TASK |
Determine how many lines in the material below contain the string "even", then state only that count.

MATERIAL SUPPLIED |
..............................

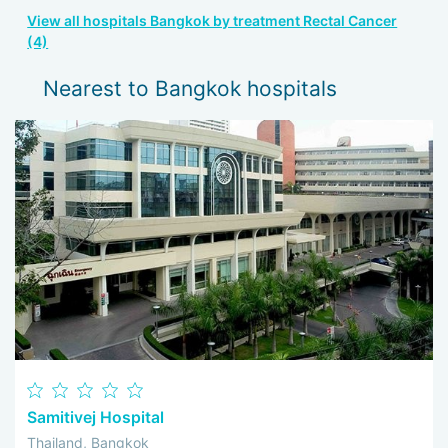
View all hospitals Bangkok by treatment Rectal Cancer
(4)
Nearest to Bangkok hospitals
Samitivej Hospital
Thailand, Bangkok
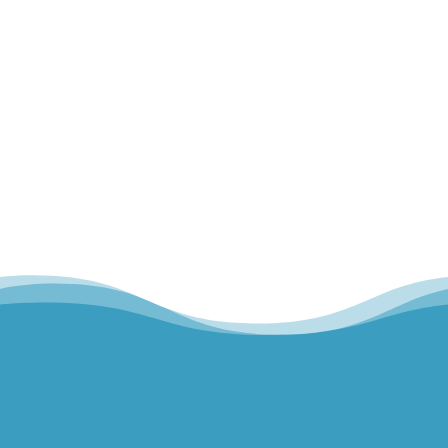
walking, lifting, or even typing, we often think
about our muscles and our bones...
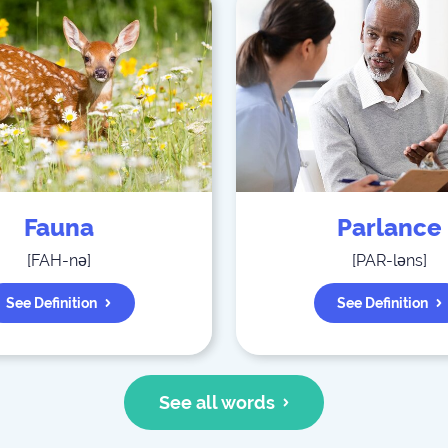
Fauna
Parlance
[
FAH-nə
]
[
PAR-ləns
]
See Definition
See Definition
See all words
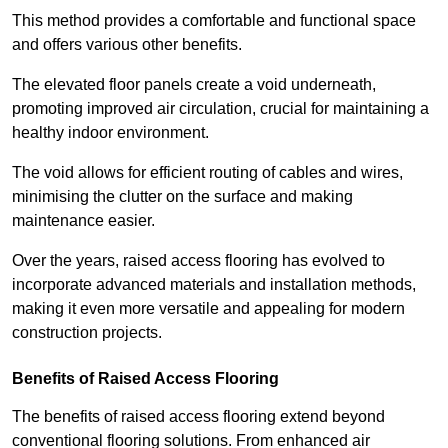
This method provides a comfortable and functional space
and offers various other benefits.
The elevated floor panels create a void underneath,
promoting improved air circulation, crucial for maintaining a
healthy indoor environment.
The void allows for efficient routing of cables and wires,
minimising the clutter on the surface and making
maintenance easier.
Over the years, raised access flooring has evolved to
incorporate advanced materials and installation methods,
making it even more versatile and appealing for modern
construction projects.
Benefits of Raised Access Flooring
The benefits of raised access flooring extend beyond
conventional flooring solutions. From enhanced air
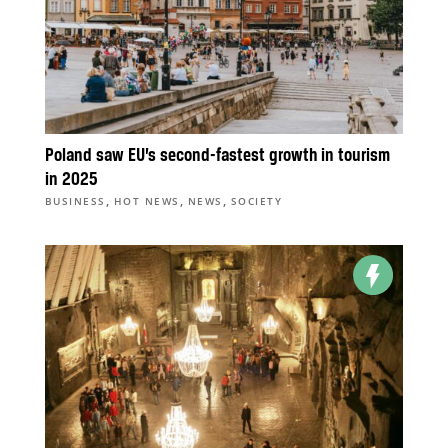
Poland saw EU’s second-fastest growth in tourism
in 2025
,
,
,
BUSINESS
HOT NEWS
NEWS
SOCIETY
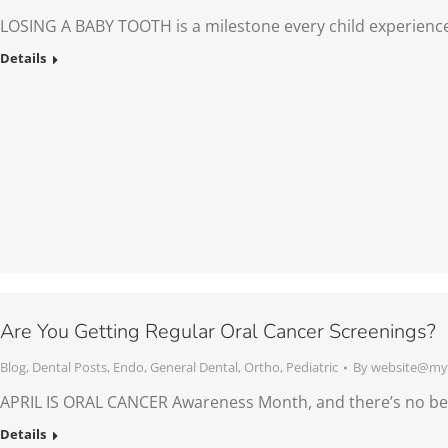
LOSING A BABY TOOTH is a milestone every child experienc
Details
Are You Getting Regular Oral Cancer Screenings?
Blog
,
Dental Posts
,
Endo
,
General Dental
,
Ortho
,
Pediatric
By
website@mys
APRIL IS ORAL CANCER Awareness Month, and there’s no bet
Details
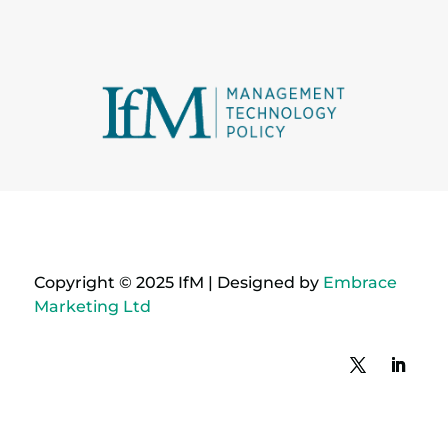
Copyright © 2025 IfM | Designed by
Embrace
Marketing Ltd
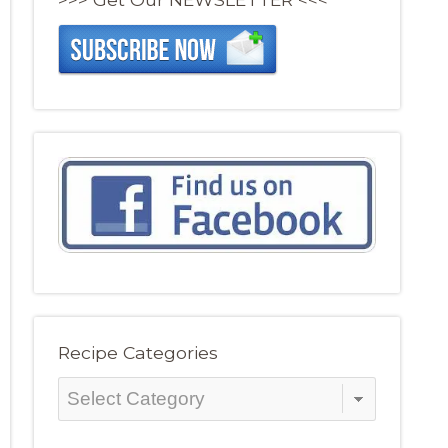
Recipe Categories
Recipe
Categories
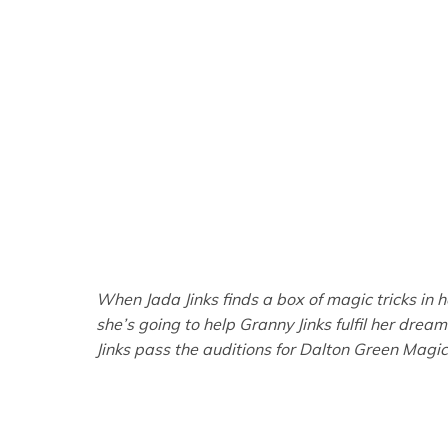
When Jada Jinks finds a box of magic tricks in
she’s going to help Granny Jinks fulfil her drea
Jinks pass the auditions for Dalton Green Magic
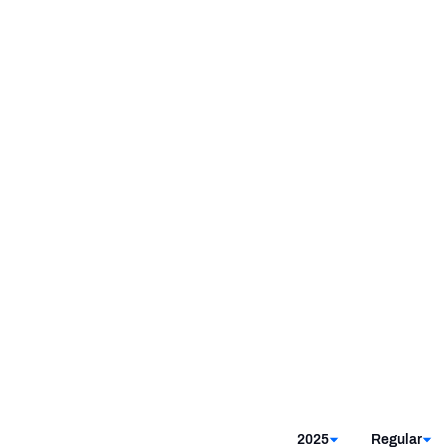
2025
Regular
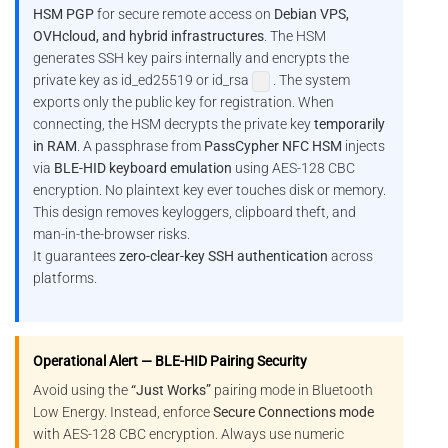
HSM PGP
for secure remote access on
Debian VPS,
OVHcloud, and hybrid infrastructures
. The HSM
generates SSH key pairs internally and encrypts the
private key as id_ed25519 or id_rsa
. The system
exports only the public key for registration. When
connecting, the HSM decrypts the private key
temporarily
in RAM
. A passphrase from
PassCypher NFC HSM
injects
via
BLE-HID keyboard emulation
using AES-128 CBC
encryption. No plaintext key ever touches disk or memory.
This design removes keyloggers, clipboard theft, and
man-in-the-browser risks.
It guarantees
zero-clear-key SSH authentication
across
platforms.
Operational Alert — BLE-HID Pairing Security
Avoid using the
“Just Works”
pairing mode in Bluetooth
Low Energy. Instead, enforce
Secure Connections mode
with AES-128 CBC encryption. Always use numeric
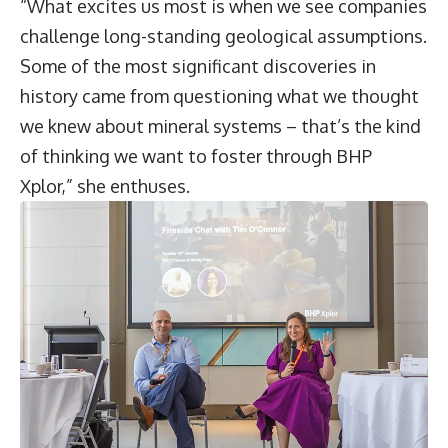
“What excites us most is when we see companies
challenge long-standing geological assumptions.
Some of the most significant discoveries in
history came from questioning what we thought
we knew about mineral systems – that’s the kind
of thinking we want to foster through BHP
Xplor,” she enthuses.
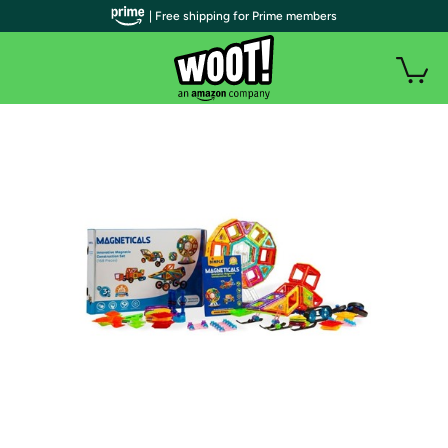
| Free shipping for Prime members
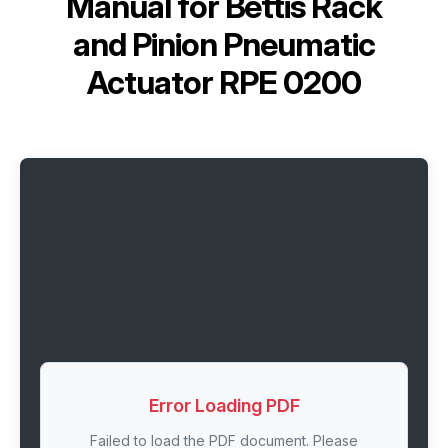
Manual for
Bettis Rack
and Pinion Pneumatic
Actuator RPE 0200
Error Loading PDF
Failed to load the PDF document. Please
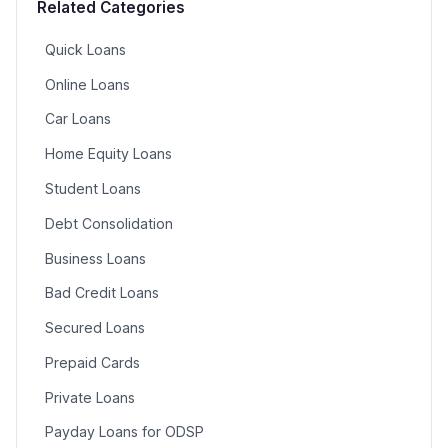
Related Categories
Quick Loans
Online Loans
Car Loans
Home Equity Loans
Student Loans
Debt Consolidation
Business Loans
Bad Credit Loans
Secured Loans
Prepaid Cards
Private Loans
Payday Loans for ODSP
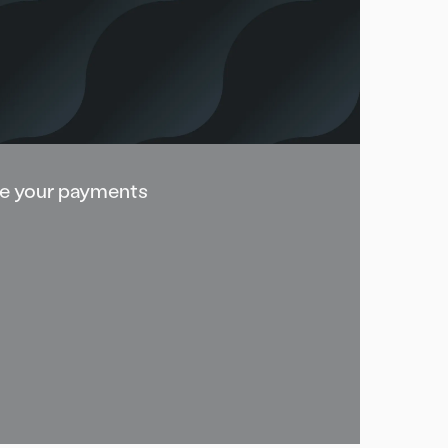
e your payments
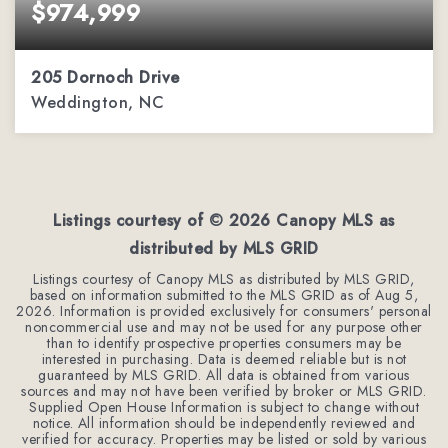
$974,999
205 Dornoch Drive
Weddington, NC
3.34
ACRES
Listings courtesy of ©
2026
Canopy MLS as
distributed by MLS GRID
Listings courtesy of Canopy MLS as distributed by MLS GRID,
based on information submitted to the MLS GRID as of
Aug 5,
2026
. Information is provided exclusively for consumers' personal
noncommercial use and may not be used for any purpose other
than to identify prospective properties consumers may be
interested in purchasing. Data is deemed reliable but is not
guaranteed by MLS GRID. All data is obtained from various
sources and may not have been verified by broker or MLS GRID.
Supplied Open House Information is subject to change without
notice. All information should be independently reviewed and
verified for accuracy. Properties may be listed or sold by various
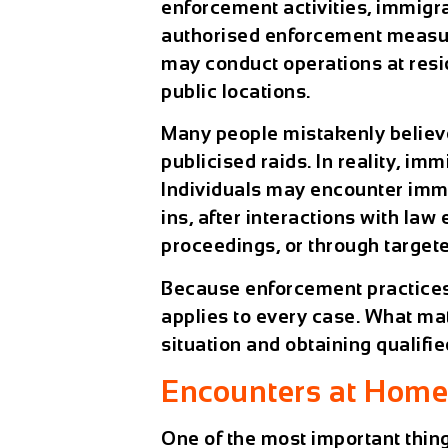
enforcement activities, immigra
authorised enforcement measur
may conduct operations at resid
public locations.
Many people mistakenly believ
publicised raids. In reality, i
Individuals may encounter immi
ins, after interactions with la
proceedings, or through targete
Because enforcement practices c
applies to every case. What ma
situation and obtaining qualifie
Encounters at Home,
One of the most important thi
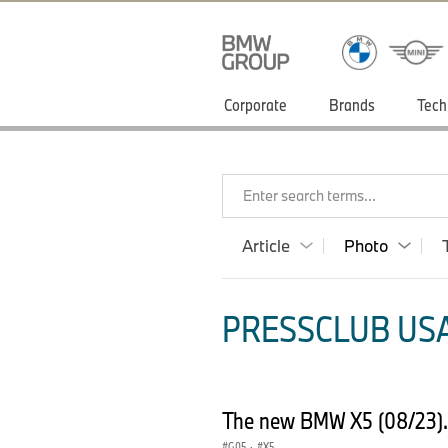
Corporate
Brands
Tech
Enter search terms...
Article
Photo
PRESSCLUB USA
The new BMW X5 (08/23)
G05
·
X5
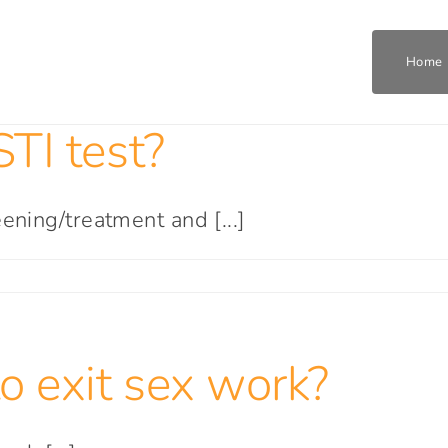
Home
TI test?
Home
Who We Are
ening/treatment and [...]
What We Do
Get Involved
o exit sex work?
Join The Team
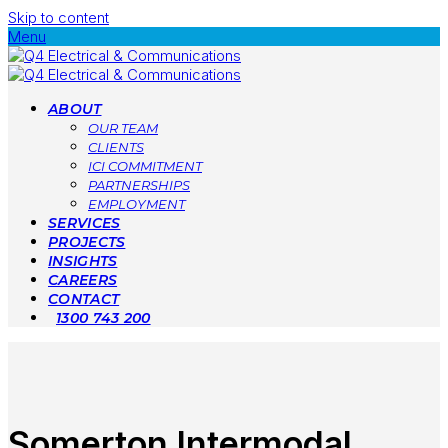
Skip to content
Menu
ABOUT
OUR TEAM
CLIENTS
ICI COMMITMENT
PARTNERSHIPS
EMPLOYMENT
SERVICES
PROJECTS
INSIGHTS
CAREERS
CONTACT
1300 743 200
Somerton Intermodal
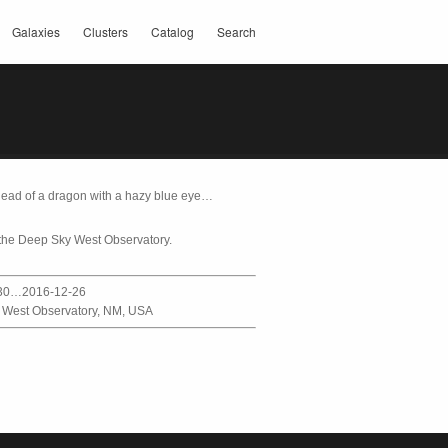
Galaxies
Clusters
Catalog
Search
 head of a dragon with a hazy blue eye…
the Deep Sky West Observatory.
30…2016-12-26
 West Observatory, NM, USA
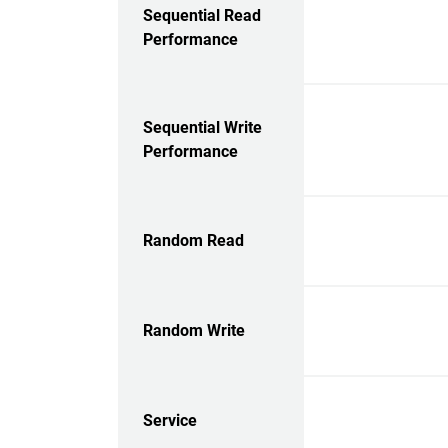
Sequential Read
Performance
Sequential Write
Performance
Random Read
Random Write
Service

..............................

ANSWER SPACE |
2